Expatriates with international health insurance may wish to consider developing a realistic plan when trying to lose weight.
Registered nutritionist Dr Carina Norris said healthy eating regimes should be ones that can be sustained.
They should "fit in with your lifestyle and your eating personality", she declared.
The expert pointed out some weight-reduction plans can provide people with inadequate nutrition, while "gimmicky crash diets" are very hard to stick to.
Although she admitted men and women can initially lose a few pounds with these, she said they will quickly put it all back on again.
Therefore, individuals who like to eat between meals should develop a diet that "includes lots of healthy snacks", as this will help them stay with it, Dr Norris claimed.
Every calorie ought to count, with no items like fizzy drinks or sweets consumed, the expert argued.
She argued people should eat energy in "really nutritious things that are going to sustain you and keep you healthy".
Some of her suggestions include wholegrain carbohydrates, low-fat proteins, fruits and vegetables.
"Drink lots of water," the doctor declared.
Recent research from the European Health Interview Survey found only eight per cent of females and 7.6 per cent of males in Romania were obese in 2008 to 2009, which made this the least-overweight country of the 19 member states surveyed.

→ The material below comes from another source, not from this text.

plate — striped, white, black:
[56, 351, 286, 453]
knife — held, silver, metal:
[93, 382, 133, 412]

Similarly low levels were seen in Italy, in which 9.3 per cent of women and 11.3 per cent of men had a BMI over 30 during this timeframe.
The highest levels were recorded in the UK – in which 23.9 per cent of women and 22.1 per cent of men were obese – and in Malta, where these figures reached 21.1 per cent among females and 24.7 per cent within the male demographic.
Experts consider obesity and being overweight to be a serious issue in public health.